-- Record set follows --

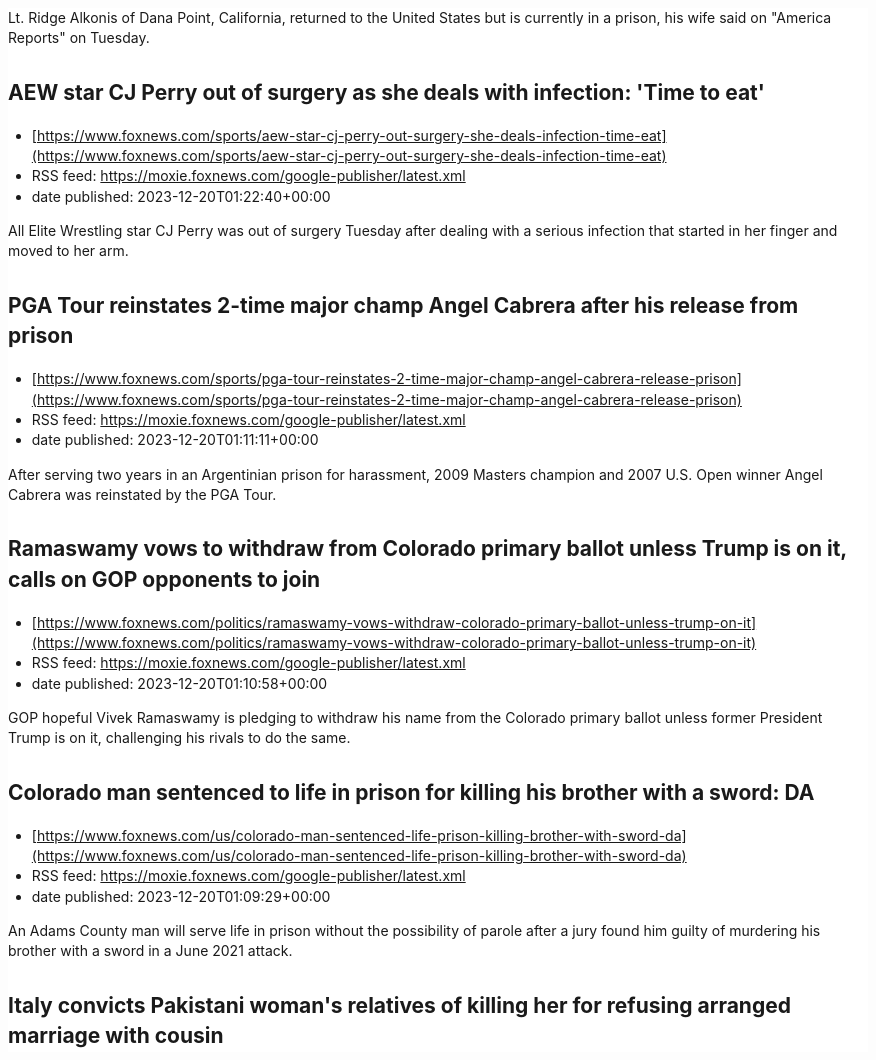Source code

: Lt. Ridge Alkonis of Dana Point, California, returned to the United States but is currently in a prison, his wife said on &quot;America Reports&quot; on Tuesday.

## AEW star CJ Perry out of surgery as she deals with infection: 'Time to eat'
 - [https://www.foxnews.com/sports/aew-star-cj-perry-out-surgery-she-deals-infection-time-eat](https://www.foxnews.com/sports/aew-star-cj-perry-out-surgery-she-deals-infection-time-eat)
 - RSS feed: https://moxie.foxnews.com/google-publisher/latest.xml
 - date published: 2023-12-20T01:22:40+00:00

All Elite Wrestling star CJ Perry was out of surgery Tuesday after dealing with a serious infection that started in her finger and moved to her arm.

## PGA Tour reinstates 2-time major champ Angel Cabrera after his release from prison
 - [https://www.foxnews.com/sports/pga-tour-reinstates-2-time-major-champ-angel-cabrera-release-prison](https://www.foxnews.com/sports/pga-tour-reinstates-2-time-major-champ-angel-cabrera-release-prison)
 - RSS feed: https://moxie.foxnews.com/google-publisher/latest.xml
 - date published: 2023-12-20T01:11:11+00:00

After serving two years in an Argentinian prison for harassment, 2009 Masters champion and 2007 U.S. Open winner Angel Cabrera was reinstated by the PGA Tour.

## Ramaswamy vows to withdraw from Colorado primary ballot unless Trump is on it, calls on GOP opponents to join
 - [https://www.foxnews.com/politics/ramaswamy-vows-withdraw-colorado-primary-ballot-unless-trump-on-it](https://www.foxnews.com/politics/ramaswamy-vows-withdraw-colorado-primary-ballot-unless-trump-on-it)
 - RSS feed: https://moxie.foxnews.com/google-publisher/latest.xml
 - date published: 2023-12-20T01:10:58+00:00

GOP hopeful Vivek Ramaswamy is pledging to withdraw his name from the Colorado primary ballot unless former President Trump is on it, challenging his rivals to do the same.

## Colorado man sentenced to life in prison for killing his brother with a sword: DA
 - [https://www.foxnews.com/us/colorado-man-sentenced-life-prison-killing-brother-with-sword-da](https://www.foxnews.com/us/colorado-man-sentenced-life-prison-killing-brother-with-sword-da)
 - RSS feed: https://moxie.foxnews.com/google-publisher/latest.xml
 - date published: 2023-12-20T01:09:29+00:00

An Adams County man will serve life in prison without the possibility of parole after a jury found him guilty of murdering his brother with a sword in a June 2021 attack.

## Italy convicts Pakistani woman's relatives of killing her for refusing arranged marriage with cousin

-- Record set concluded --
-- Record set follows --

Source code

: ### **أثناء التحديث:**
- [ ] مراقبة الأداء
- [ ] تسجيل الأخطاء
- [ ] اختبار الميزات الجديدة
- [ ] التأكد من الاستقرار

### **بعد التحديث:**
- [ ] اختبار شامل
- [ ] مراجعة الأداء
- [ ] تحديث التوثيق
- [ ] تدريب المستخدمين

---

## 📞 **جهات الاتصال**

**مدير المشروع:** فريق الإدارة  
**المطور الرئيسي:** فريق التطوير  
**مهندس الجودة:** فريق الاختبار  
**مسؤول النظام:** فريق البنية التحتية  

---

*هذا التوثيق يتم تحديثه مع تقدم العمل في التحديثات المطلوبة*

-- Record set concluded --

**Work item**
List each line from the entries above that contains the string "التوثيق"; case counts.

**Response below**
- [ ] تحديث التوثيق
*هذا التوثيق يتم تحديثه مع تقدم العمل في التحديثات المطلوبة*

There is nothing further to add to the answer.